==== Provided passage

Hey guys
Just wondering if this is me or something with the Arduino. I have connected 5 strips of 5m of APA102 together (30 leds/m), so in total I have 750 LEDs. I have my program running fine for 600 LEDs, however when i change it so that it has 750 it does not work. Is there a limit to how many LEDs the Arduino Uno can handle? If so, is there some other device I should use, any suggestions? Or that aside, is there a common problem I am overlooking?
The UNO has 2kb of ram (2048 bytes). Each pixel takes 3 bytes of ram - so 600 LEDs is using 1800 bytes of ram and 750 LEDs is using 2250 - aka more than you have which causes things to not work.
Time to start looking into the Teensy 3.2, along with an OctoWS2811 in order to convert the 3.3V output to the 5V required by APA102’s.
ah ok. Thanks you guys. Kind of brings me onto a second question. I got a t4000 (http://www.ledlightinghut.com/t4000-4-ports-led-sd-card-controller.html) with my lights (which i guess i now need to use), any recommendations on what software to run it with if it is not possible to do so via FastLed?
Not I, i’ve never used it.
@Tejkaran_Samra
Your link includes info about a “LED editor software” I guess that is what you would need to program animations in that t4000.
I would also highly recommend the Teensy but if it is easier for you you could go for an Arduino MEGA or Due that has sufficient ram for your 750 RGB LEDs.
So how many LEDs can a Teensy do, and how much for the MEGA/Due, because i anticipate i will be doing much more in the future, if possible.
and thank you
Honestly, with the teensy you’re likely to run into cpu
limitations first.
The teensy 3.2 has 64k of ram, or enough for over 20,000 pixels. While the mega has 8kb of ram.
But there’s more to the question of “how many LEDs can I run” than just memory.
For example, with the ws2811, it takes 30us to write out the data for one led. So, it would take 30ms to write out the data for 1000 LEDs. Or, to put another way, you could do a total of 33,000 pixel updates per second - or, with the aforementioned 20,000 pixels, 1.5 frames per second 
Other led chipsets are faster, but then there’s the question of how long your programming takes to compute a frame.
The question of “how many LEDs” is a complex one that depends on the type of led, the kind of frame rate that you want, and what you are doing per frame.
thank you @Daniel_Garcia et al.

========
==== Exercise data

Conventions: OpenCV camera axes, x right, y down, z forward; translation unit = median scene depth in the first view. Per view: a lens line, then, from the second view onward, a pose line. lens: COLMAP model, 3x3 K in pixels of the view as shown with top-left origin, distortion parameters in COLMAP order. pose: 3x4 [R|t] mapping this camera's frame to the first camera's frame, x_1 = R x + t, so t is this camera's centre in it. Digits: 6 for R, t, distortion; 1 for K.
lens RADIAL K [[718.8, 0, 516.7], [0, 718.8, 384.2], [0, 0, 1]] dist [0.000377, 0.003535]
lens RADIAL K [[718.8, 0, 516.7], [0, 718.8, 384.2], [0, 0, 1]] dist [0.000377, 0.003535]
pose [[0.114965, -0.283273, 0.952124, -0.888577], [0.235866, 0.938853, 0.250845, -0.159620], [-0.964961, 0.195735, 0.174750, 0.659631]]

========
==== Exercise data

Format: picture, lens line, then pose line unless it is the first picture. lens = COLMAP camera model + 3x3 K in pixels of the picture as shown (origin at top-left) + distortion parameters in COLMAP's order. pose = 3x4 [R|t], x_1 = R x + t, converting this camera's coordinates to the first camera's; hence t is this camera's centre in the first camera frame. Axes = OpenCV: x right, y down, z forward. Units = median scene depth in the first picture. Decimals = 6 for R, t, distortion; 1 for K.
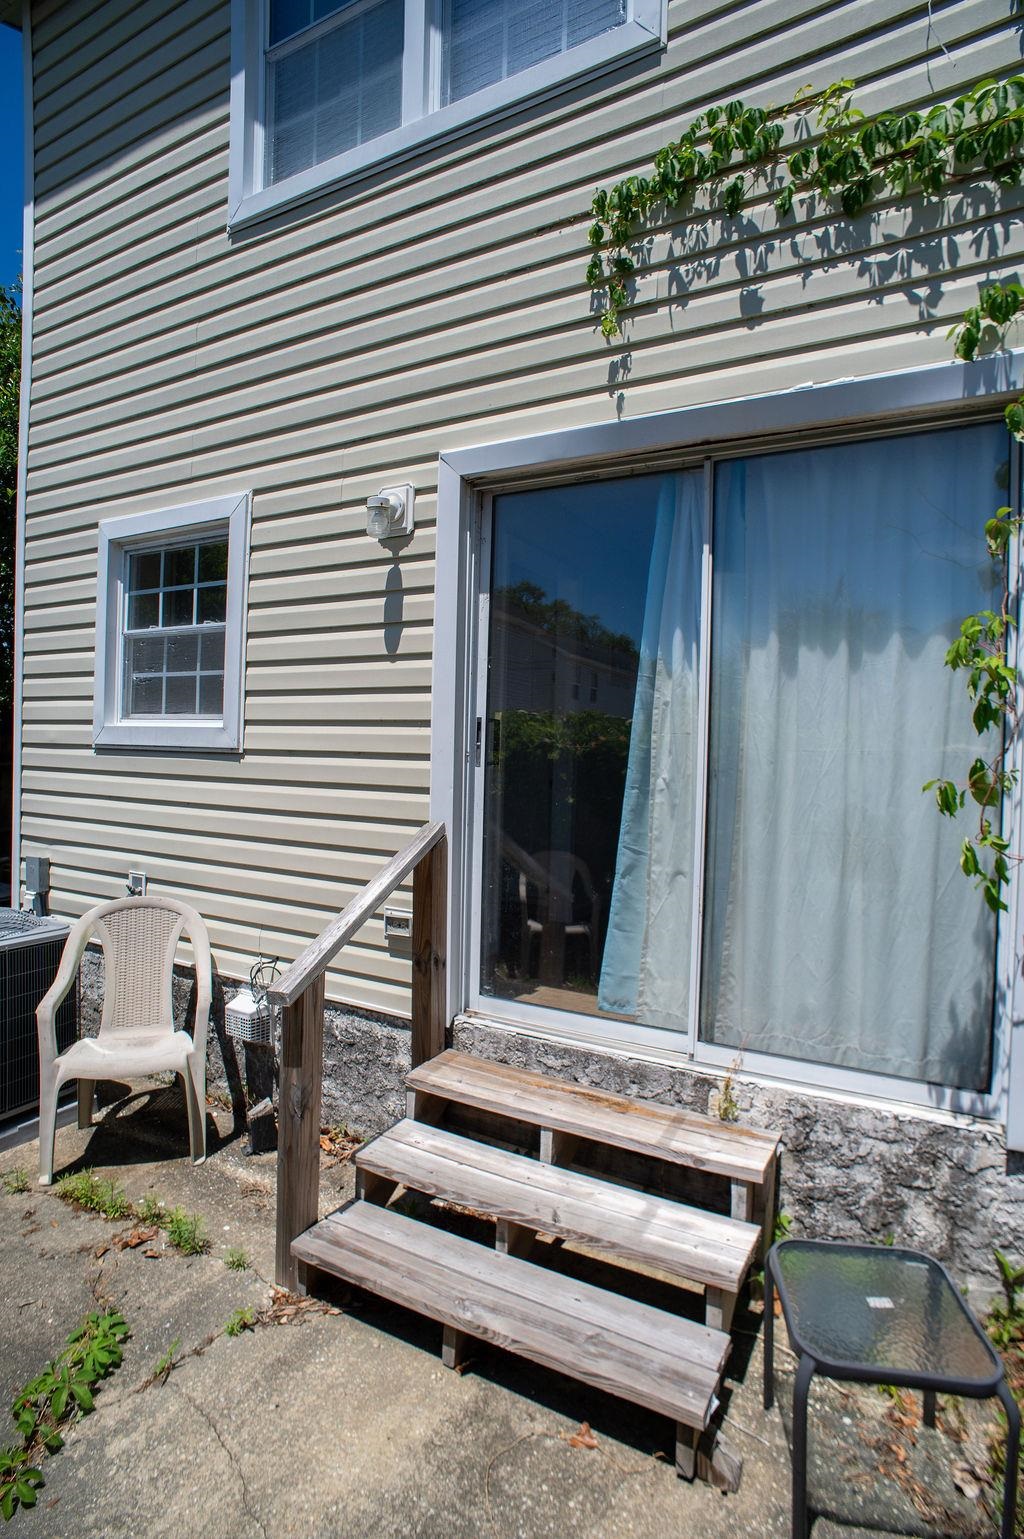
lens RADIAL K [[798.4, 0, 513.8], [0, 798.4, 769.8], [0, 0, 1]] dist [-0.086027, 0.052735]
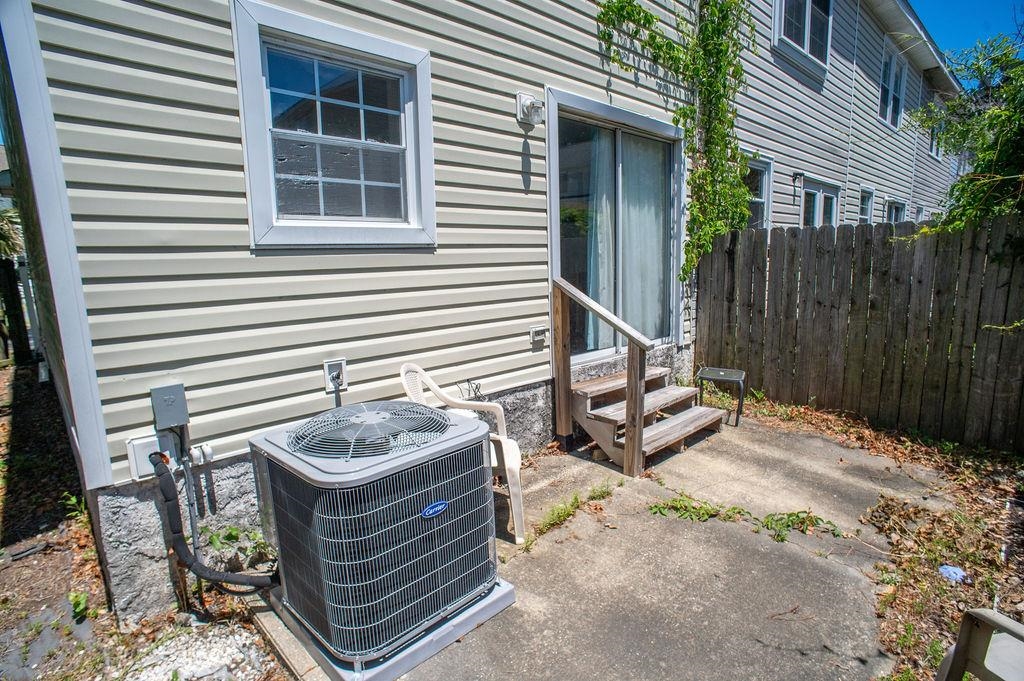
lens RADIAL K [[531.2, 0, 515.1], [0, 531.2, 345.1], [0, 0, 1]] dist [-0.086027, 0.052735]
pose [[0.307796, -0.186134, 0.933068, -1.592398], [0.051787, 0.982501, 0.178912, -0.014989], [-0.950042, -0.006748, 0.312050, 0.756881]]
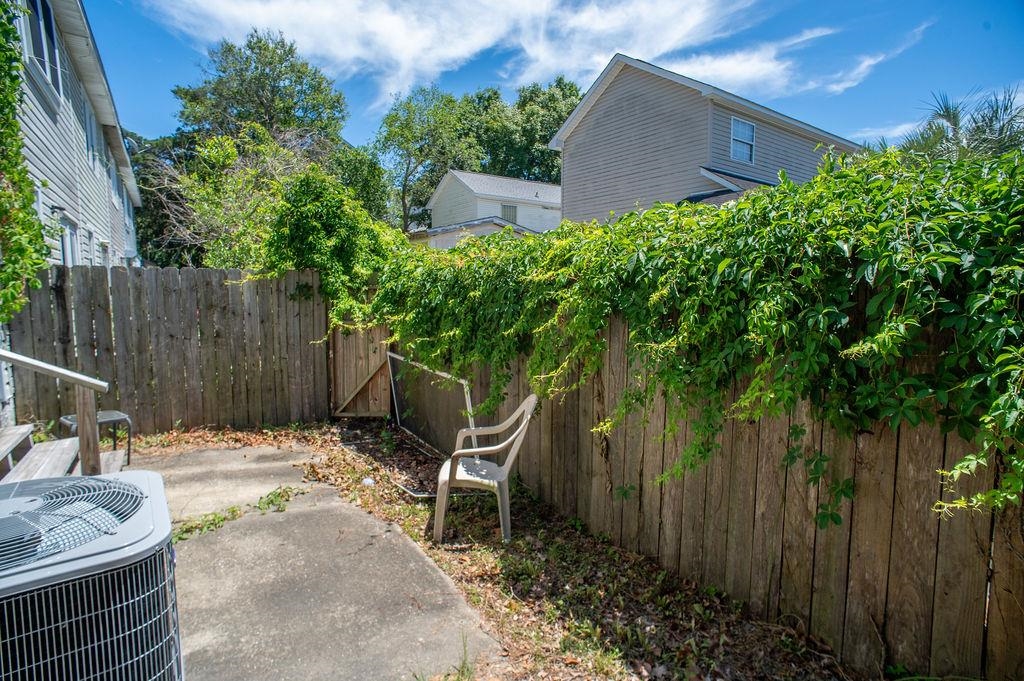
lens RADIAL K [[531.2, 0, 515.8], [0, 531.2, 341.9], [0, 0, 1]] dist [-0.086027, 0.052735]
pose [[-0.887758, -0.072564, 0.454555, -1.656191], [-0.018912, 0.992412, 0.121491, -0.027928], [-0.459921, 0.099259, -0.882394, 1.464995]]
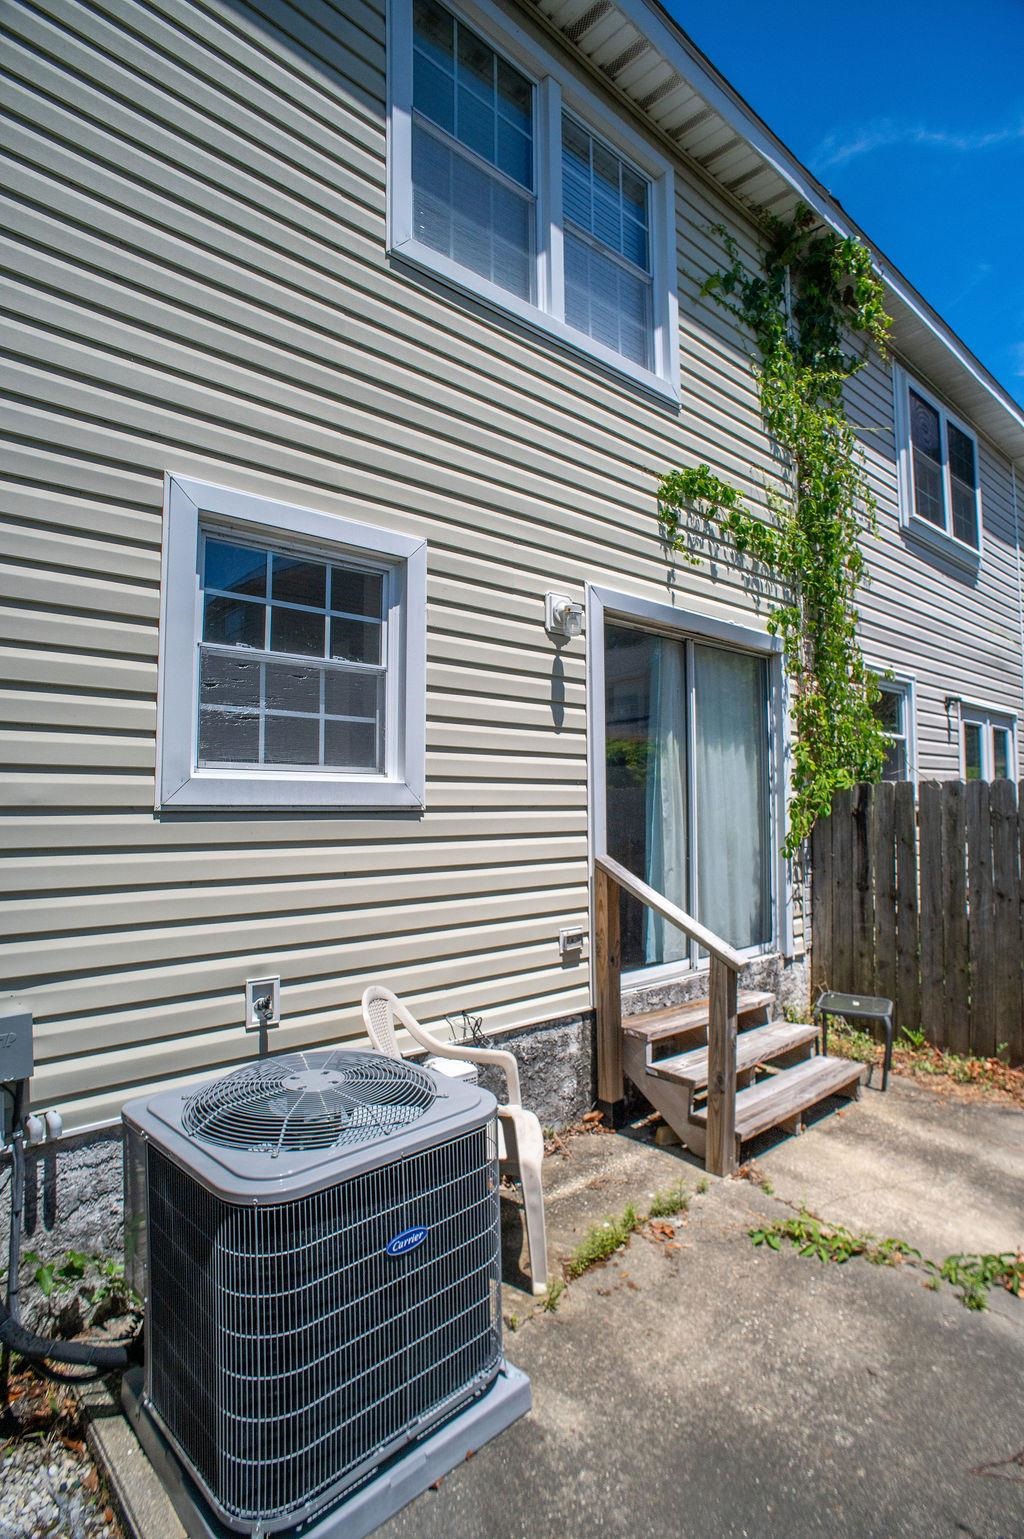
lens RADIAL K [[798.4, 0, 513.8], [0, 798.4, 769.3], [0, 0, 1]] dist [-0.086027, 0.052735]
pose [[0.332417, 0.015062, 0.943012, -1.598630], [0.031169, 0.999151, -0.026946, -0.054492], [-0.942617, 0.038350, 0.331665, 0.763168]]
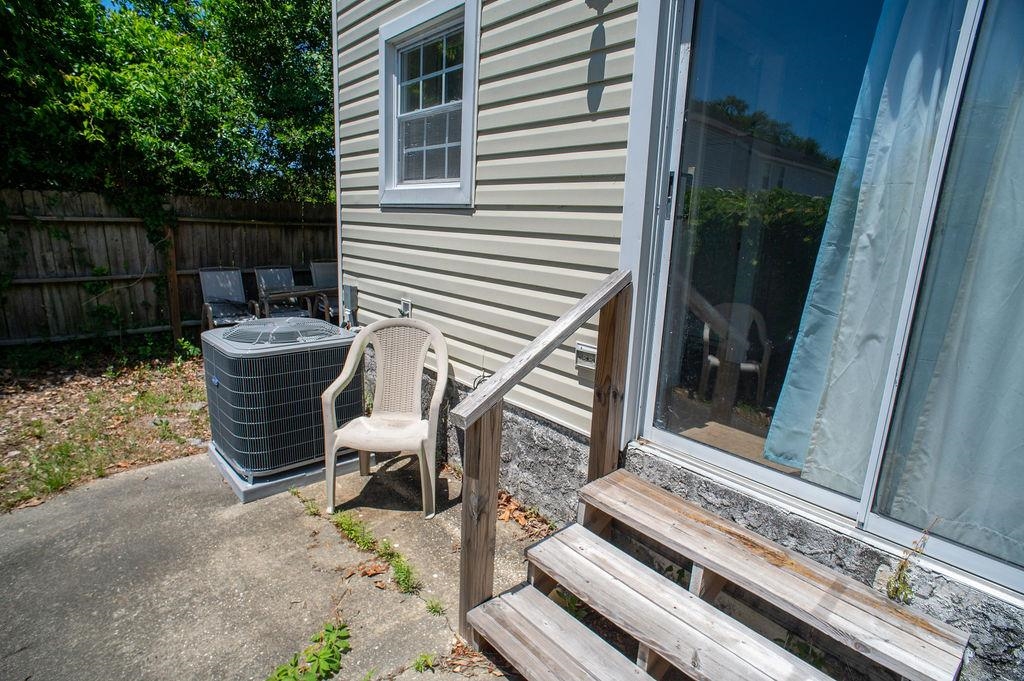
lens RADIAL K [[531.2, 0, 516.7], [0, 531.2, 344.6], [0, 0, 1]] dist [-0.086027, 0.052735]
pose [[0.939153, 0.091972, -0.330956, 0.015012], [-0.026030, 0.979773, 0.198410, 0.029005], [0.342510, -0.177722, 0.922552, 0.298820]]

========
==== Exercise data

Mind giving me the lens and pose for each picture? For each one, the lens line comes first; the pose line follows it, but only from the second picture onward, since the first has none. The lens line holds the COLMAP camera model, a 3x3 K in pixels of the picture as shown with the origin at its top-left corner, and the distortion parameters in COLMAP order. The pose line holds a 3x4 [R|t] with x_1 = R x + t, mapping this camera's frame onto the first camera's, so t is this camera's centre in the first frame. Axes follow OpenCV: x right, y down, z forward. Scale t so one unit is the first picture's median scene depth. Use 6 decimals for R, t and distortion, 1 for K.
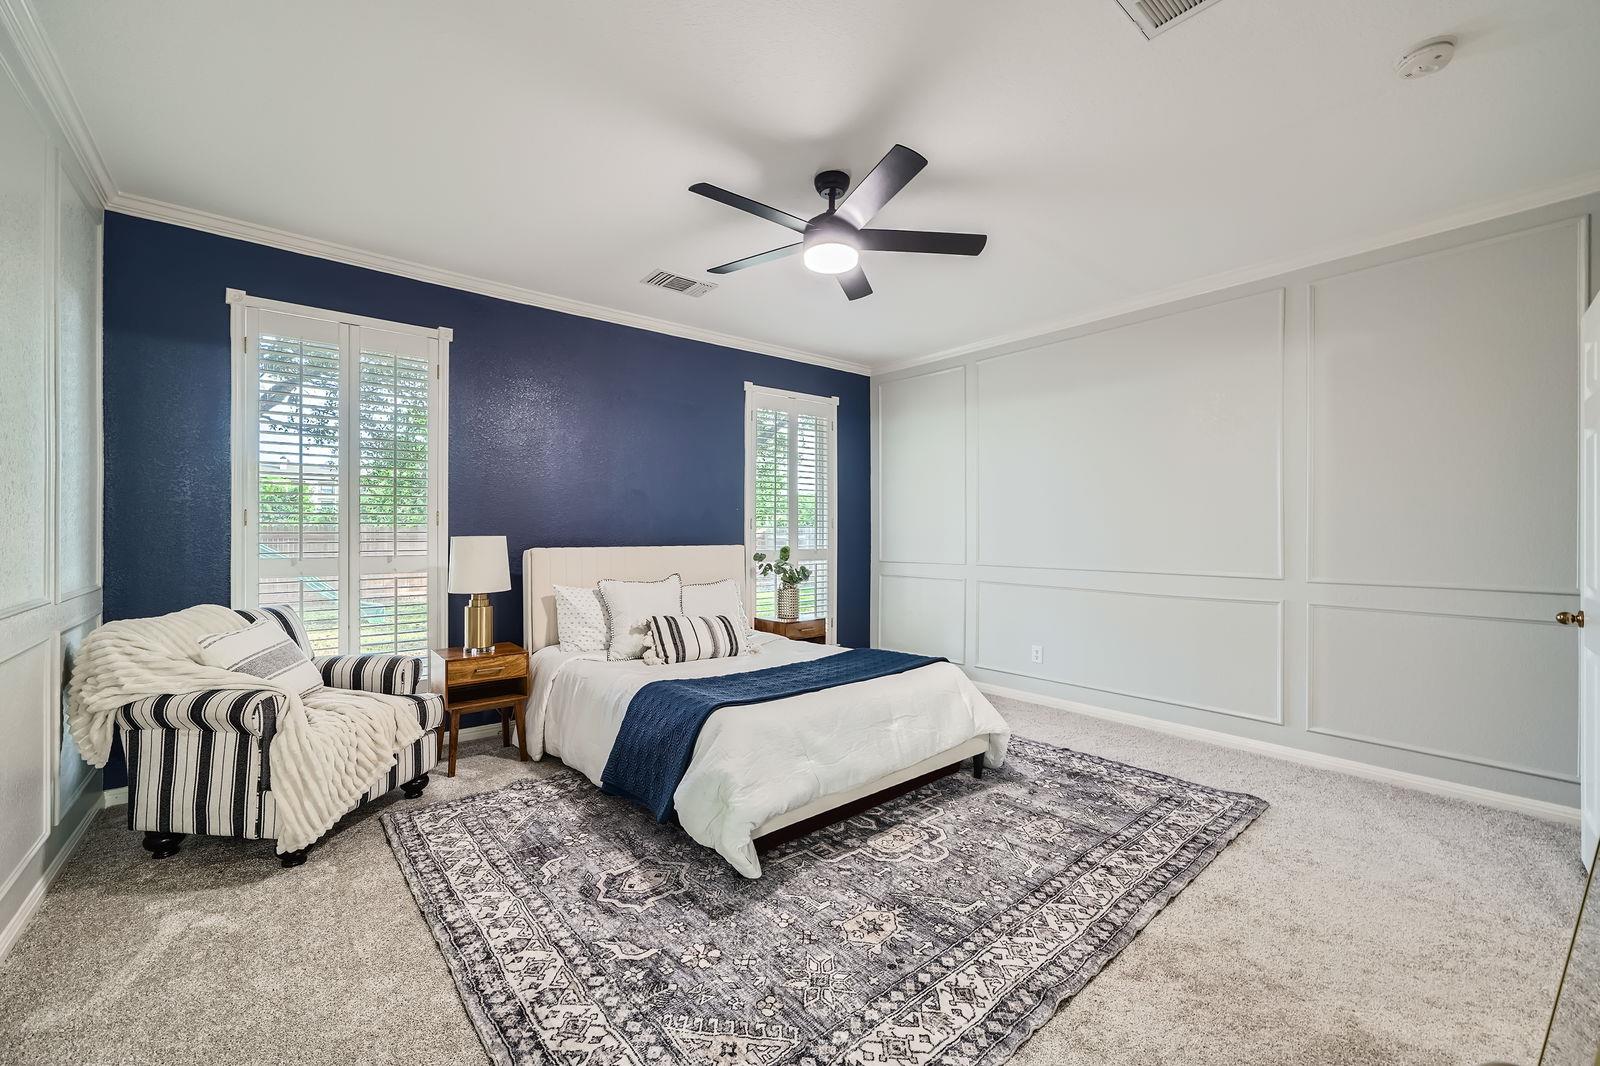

========

| What to do |
(a) Answer these questions using the forum thread about Arduino LED limits:
(i) How many LEDs does the poster have in total after joining the strips?
(ii) How much RAM does the Teensy 3.2 have?
(iii) With the ws2811, how long does it take to write out the data for one LED?
(b) List every controller or board that the forum thread about Arduino LED limits names. Leave out the LED chipsets.
(c) Carry on the forum thread about Arduino LED limits from its last post.

| Answers for this exercise |
(a)
(i) 750 LEDs
(ii) 64k
(iii) 30us

(b) Arduino Uno, Teensy 3.2, OctoWS2811, t4000, Arduino MEGA, Due

(c)
I’ve invested in some Teensy’s now. I like the fact I cans tick with FastLed now too. whoop. Although, on the bad side for you it means I will probably end up asking you some more questions!
here’s a little posting I made on asking for help at http://tuline.com/getting-fastled-help/
@Daniel_Garcia , just double checking, the apa102 data sheet shows each led frame needs 32 bits or 4 bytes. Above you state that each apa102 pixel needs 3 bytes. I’m hoping you know something that isn’t stated in the data sheet.
I’m talking about bytes in ram - the apa102 has an extra 8-bits of control information sent before the 24-bits of rgb data - this is generated on the fly, no reason to store it in memory.
+Daniel, to be clear I’m not talking about the control information at the beginning. I’m asking about the other 8 bits that are part of each ‘32 bit LED frame’. I’m guessing it’s the brightness data?
Neither am I - i’m talking about the 8-bits of data at the beginning of each pixel - 3 bits of header, 5 bits of brightness.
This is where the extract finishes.